Verdict: KILLER IN THE HOLY CITY is an action-packed mystery which should appeal particularly to readers who enjoy police procedurals and true crime stories.
4.0
Danie Callahan is a forensic psychologist and profiler, and her husband Cal a medical examiner. Together, they have formed a consulting partnership, to help police departments identify and track down murderers. But when the city of Charleston, SC, is faced with a series of serial killings that bear a troubling resemblance to the Boston Strangler murders, Danie finds herself stalked, possibly even marked as the killer’s next target. Can they figure out who is committing the crimes before Danie ends up as one of the corpses?
KILLER IN THE HOLY CITY is a creepy and intriguing mystery, with a historical foundation but an entirely fictional plot that lets the author go in different directions as needed. Cal and Danie are sympathetic protagonists with backgrounds and histories of their own that explain their career choices, and a solid bond of love and respect between them. The plot has a number of entertaining twists and turns that will keep the reader guessing until nearly the end of the story, and enough suspense and action to keep the emotions engaged as well. The squeamish should be warned – this contains some graphic scenes, and the writing is vivid and descriptive enough to be powerfully disturbing.

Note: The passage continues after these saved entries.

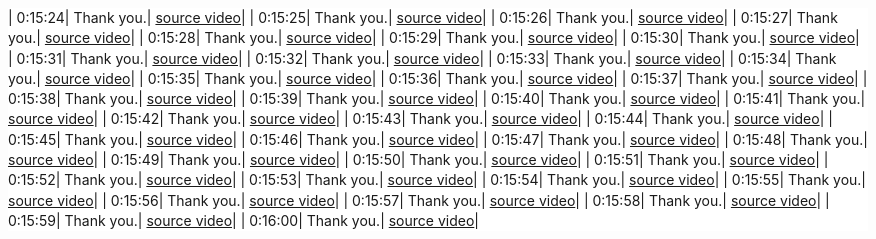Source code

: | 0:15:24| Thank you.| [source video](https://archive.org/details/beerbrd080520?start=924)|
| 0:15:25| Thank you.| [source video](https://archive.org/details/beerbrd080520?start=925)|
| 0:15:26| Thank you.| [source video](https://archive.org/details/beerbrd080520?start=926)|
| 0:15:27| Thank you.| [source video](https://archive.org/details/beerbrd080520?start=927)|
| 0:15:28| Thank you.| [source video](https://archive.org/details/beerbrd080520?start=928)|
| 0:15:29| Thank you.| [source video](https://archive.org/details/beerbrd080520?start=929)|
| 0:15:30| Thank you.| [source video](https://archive.org/details/beerbrd080520?start=930)|
| 0:15:31| Thank you.| [source video](https://archive.org/details/beerbrd080520?start=931)|
| 0:15:32| Thank you.| [source video](https://archive.org/details/beerbrd080520?start=932)|
| 0:15:33| Thank you.| [source video](https://archive.org/details/beerbrd080520?start=933)|
| 0:15:34| Thank you.| [source video](https://archive.org/details/beerbrd080520?start=934)|
| 0:15:35| Thank you.| [source video](https://archive.org/details/beerbrd080520?start=935)|
| 0:15:36| Thank you.| [source video](https://archive.org/details/beerbrd080520?start=936)|
| 0:15:37| Thank you.| [source video](https://archive.org/details/beerbrd080520?start=937)|
| 0:15:38| Thank you.| [source video](https://archive.org/details/beerbrd080520?start=938)|
| 0:15:39| Thank you.| [source video](https://archive.org/details/beerbrd080520?start=939)|
| 0:15:40| Thank you.| [source video](https://archive.org/details/beerbrd080520?start=940)|
| 0:15:41| Thank you.| [source video](https://archive.org/details/beerbrd080520?start=941)|
| 0:15:42| Thank you.| [source video](https://archive.org/details/beerbrd080520?start=942)|
| 0:15:43| Thank you.| [source video](https://archive.org/details/beerbrd080520?start=943)|
| 0:15:44| Thank you.| [source video](https://archive.org/details/beerbrd080520?start=944)|
| 0:15:45| Thank you.| [source video](https://archive.org/details/beerbrd080520?start=945)|
| 0:15:46| Thank you.| [source video](https://archive.org/details/beerbrd080520?start=946)|
| 0:15:47| Thank you.| [source video](https://archive.org/details/beerbrd080520?start=947)|
| 0:15:48| Thank you.| [source video](https://archive.org/details/beerbrd080520?start=948)|
| 0:15:49| Thank you.| [source video](https://archive.org/details/beerbrd080520?start=949)|
| 0:15:50| Thank you.| [source video](https://archive.org/details/beerbrd080520?start=950)|
| 0:15:51| Thank you.| [source video](https://archive.org/details/beerbrd080520?start=951)|
| 0:15:52| Thank you.| [source video](https://archive.org/details/beerbrd080520?start=952)|
| 0:15:53| Thank you.| [source video](https://archive.org/details/beerbrd080520?start=953)|
| 0:15:54| Thank you.| [source video](https://archive.org/details/beerbrd080520?start=954)|
| 0:15:55| Thank you.| [source video](https://archive.org/details/beerbrd080520?start=955)|
| 0:15:56| Thank you.| [source video](https://archive.org/details/beerbrd080520?start=956)|
| 0:15:57| Thank you.| [source video](https://archive.org/details/beerbrd080520?start=957)|
| 0:15:58| Thank you.| [source video](https://archive.org/details/beerbrd080520?start=958)|
| 0:15:59| Thank you.| [source video](https://archive.org/details/beerbrd080520?start=959)|
| 0:16:00| Thank you.| [source video](https://archive.org/details/beerbrd080520?start=960)|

The authors, as reader’s of Bardsley’s THE AMERICAN SWEENEY TODD will expect, have done their research. The historical aspects of the story are solidly and meticulously documented, with an afterword for anyone who wants more information on the Boston Strangler. Though this is a fictional mystery, it has more of a true-crime flavor to it than a detective-novel flavor, in that the point of the story is less to allow the reader to figure out whodunit from subtle clues scattered throughout than it is to show how the police go about solving crimes like these, with the solution found less by a gifted detective’s intellectual deduction and more through discoveries made in the course of standard procedural work. The authors do have a tendency, especially at the beginning of the book, to overexplain the characters’ feelings and personalities, rather than simply showing them through their actions and reactions, but this does not interfere too much with the energy of the plot once things get going.
KILLER IN THE HOLY CITY is an action-packed mystery which should appeal particularly to readers who enjoy police procedurals and true crime stories.